- EXERCISE OBJECTIVE
Copy, word for word, the lines of the listing below from the line with "204067681 -> 204067712" up to and including the line with "1979: 0.0216 -> 0.0207". Drop the pictures.
>>>
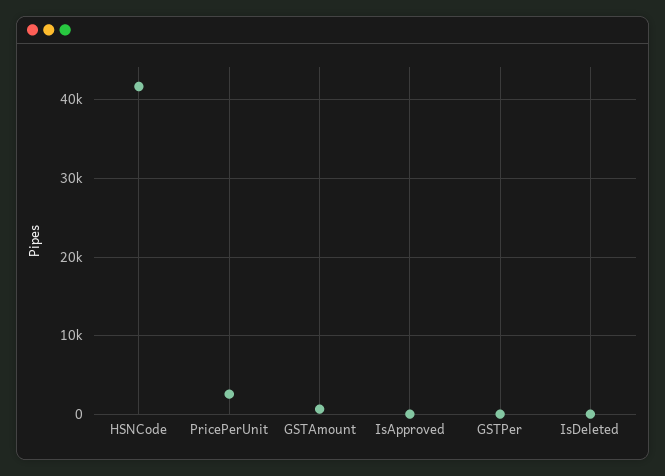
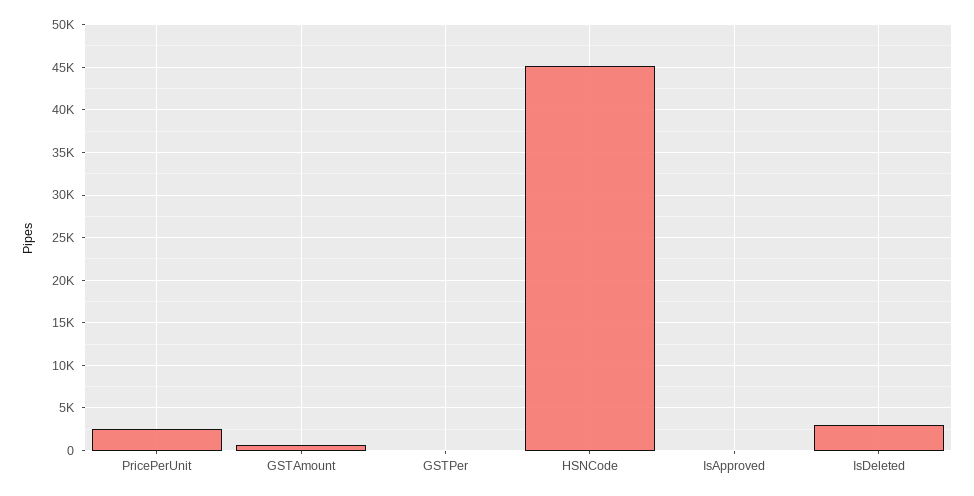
HSNCode: 42000 -> 45000
IsDeleted: 0 -> 3000

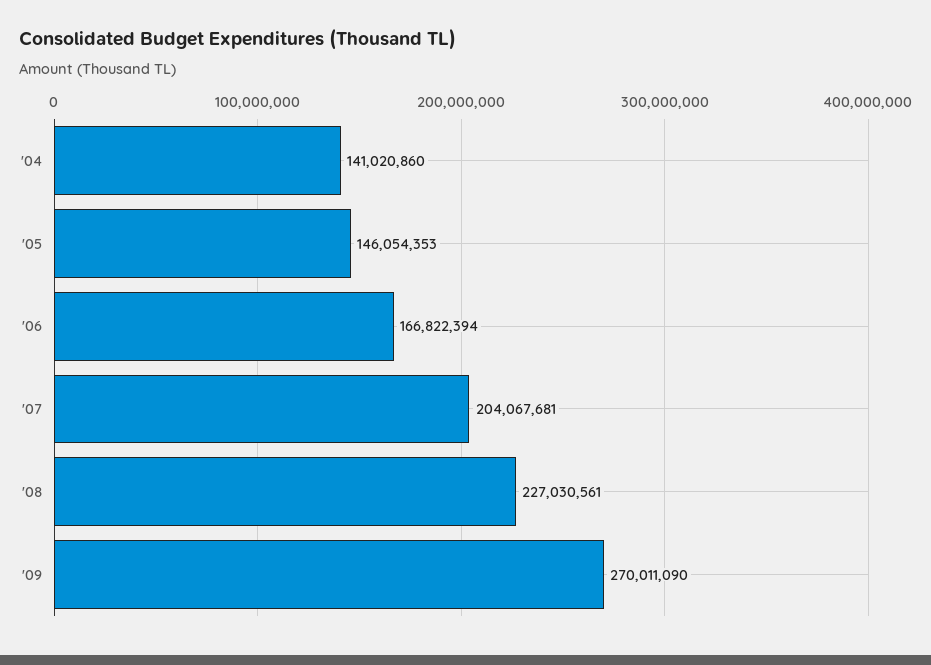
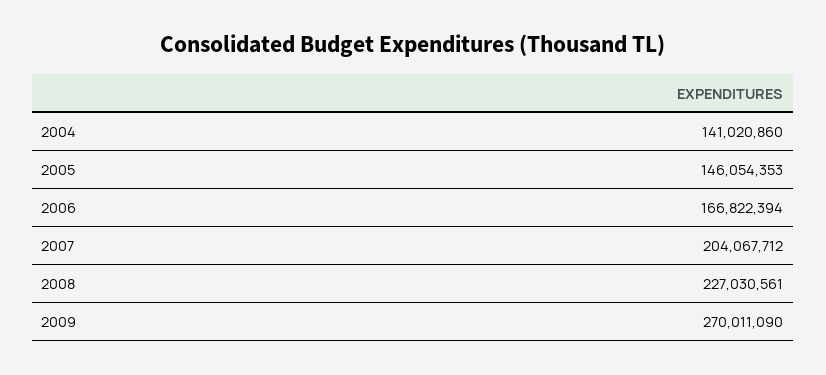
'07: 204067681 -> 204067712

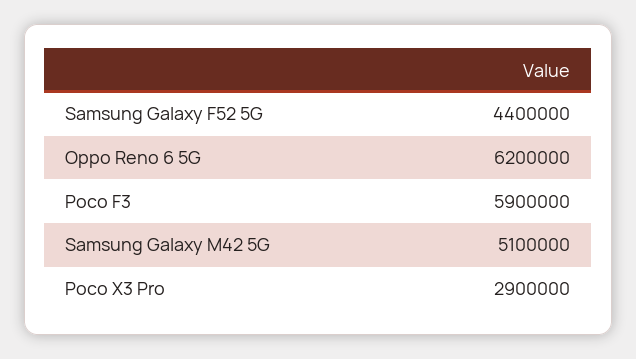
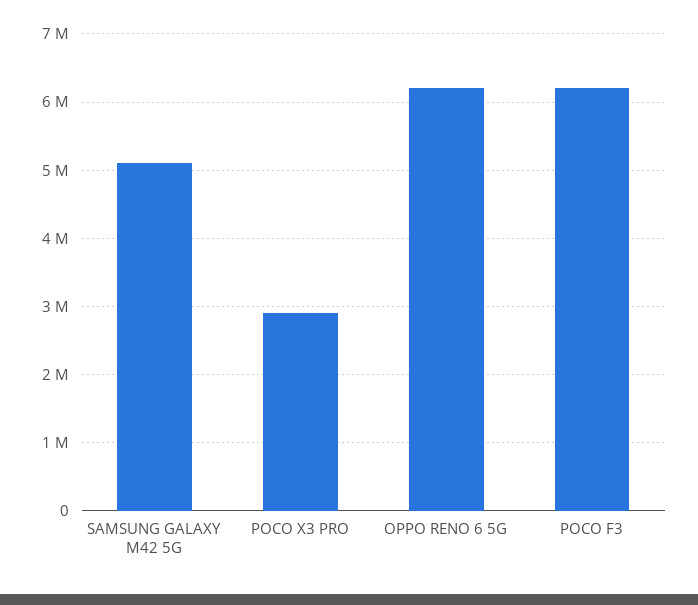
Samsung Galaxy F52 5G: 4400000 -> none
Poco F3: 5900000 -> 6200000

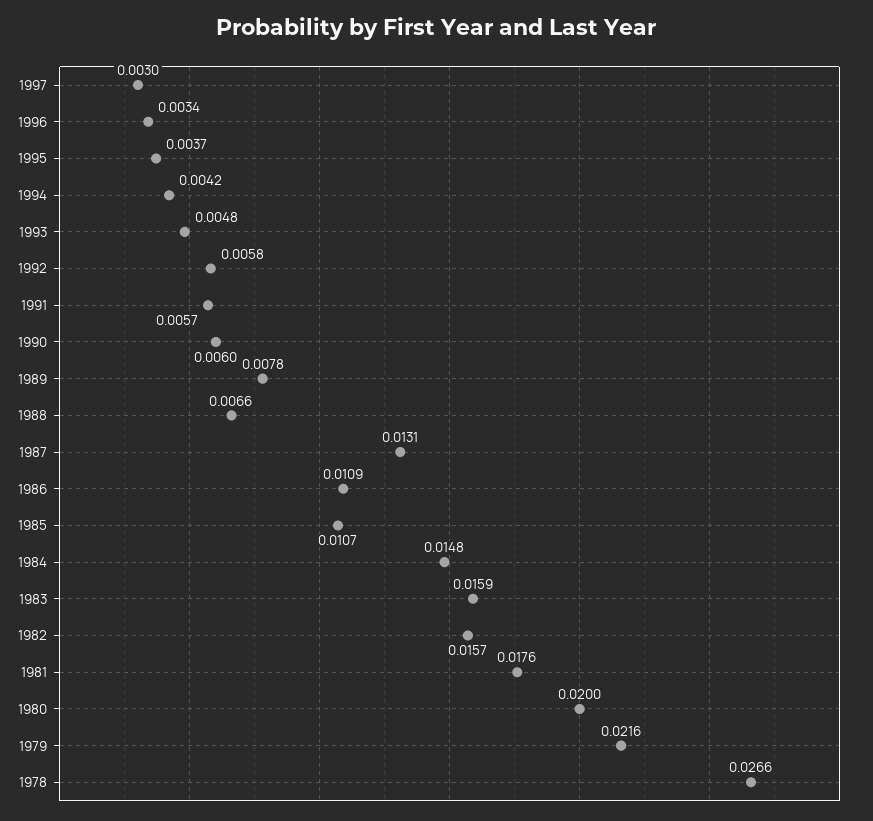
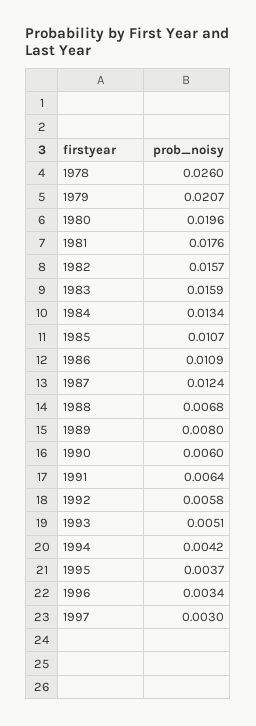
1993: 0.0048 -> 0.0051
1991: 0.0057 -> 0.0064
1989: 0.0078 -> 0.008
1988: 0.0066 -> 0.0068
1987: 0.0131 -> 0.0124
1984: 0.0148 -> 0.0134
1980: 0.02 -> 0.0196
1979: 0.0216 -> 0.0207
1978: 0.0266 -> 0.026

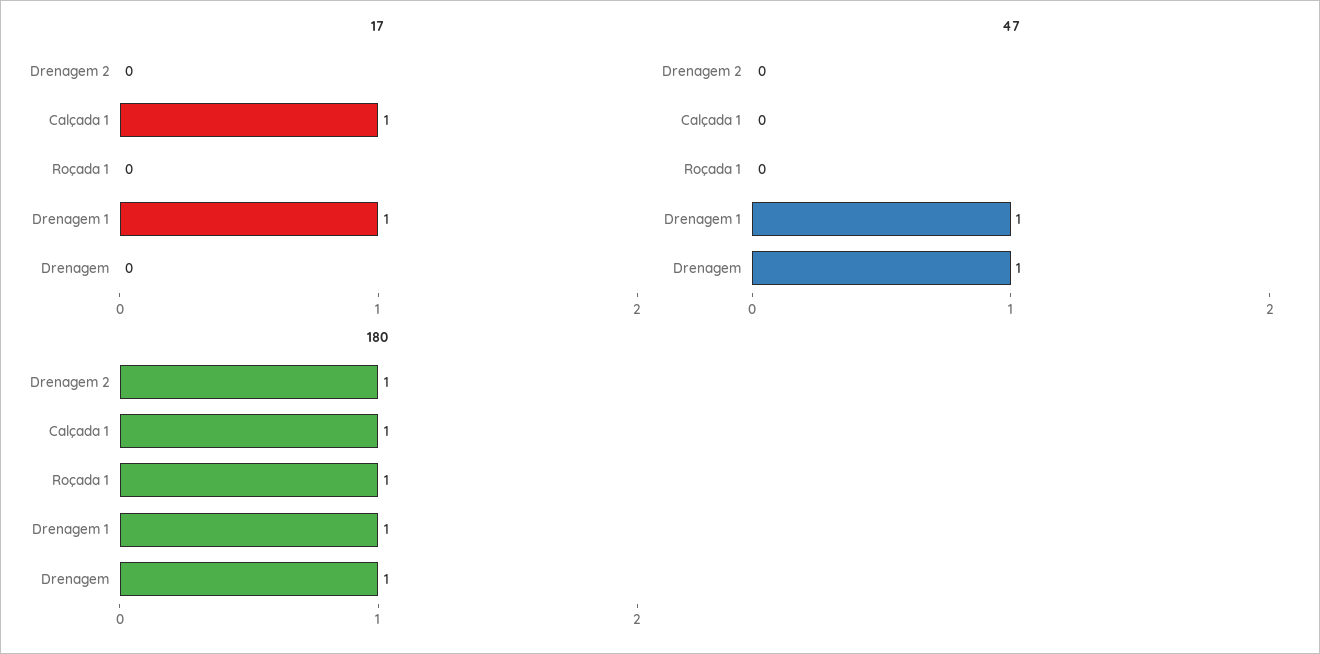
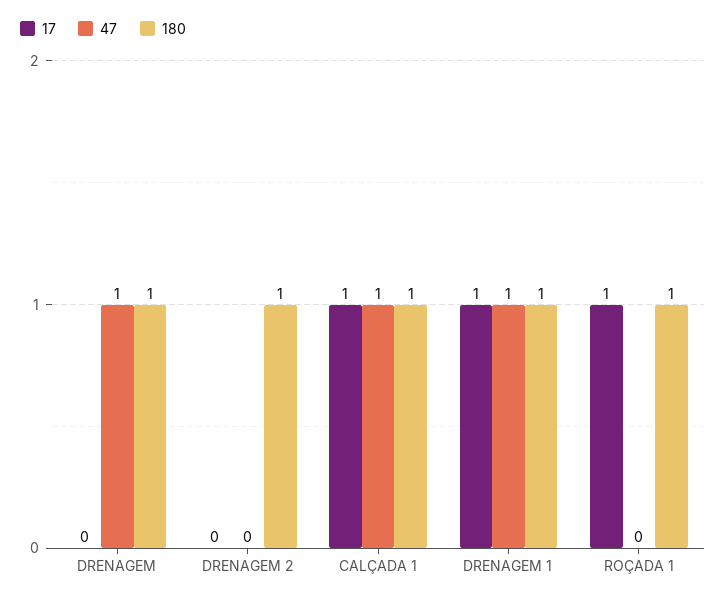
17, Roçada 1: 0 -> 1
47, Calçada 1: 0 -> 1

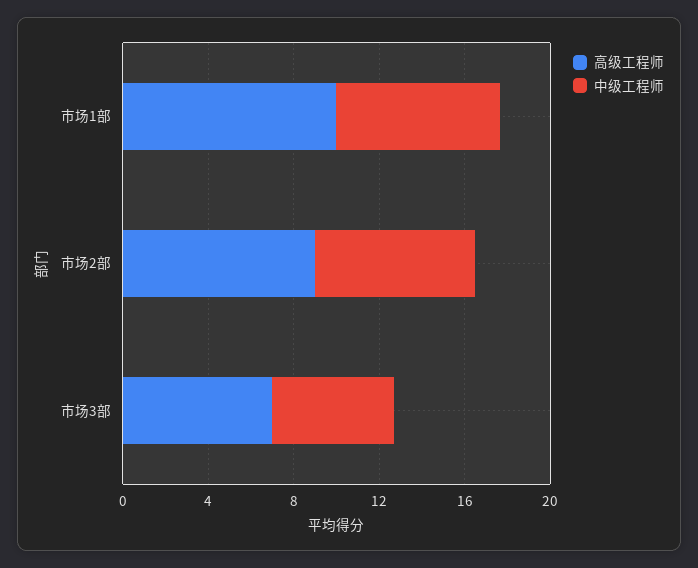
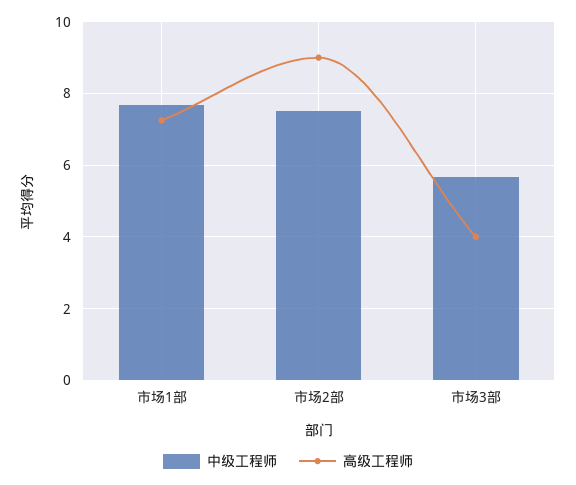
高级工程师, 市场1部: 10 -> 7.2
高级工程师, 市场3部: 7 -> 4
<<<
- YOUR SOLUTION
'07: 204067681 -> 204067712

Samsung Galaxy F52 5G: 4400000 -> none
Poco F3: 5900000 -> 6200000

1993: 0.0048 -> 0.0051
1991: 0.0057 -> 0.0064
1989: 0.0078 -> 0.008
1988: 0.0066 -> 0.0068
1987: 0.0131 -> 0.0124
1984: 0.0148 -> 0.0134
1980: 0.02 -> 0.0196
1979: 0.0216 -> 0.0207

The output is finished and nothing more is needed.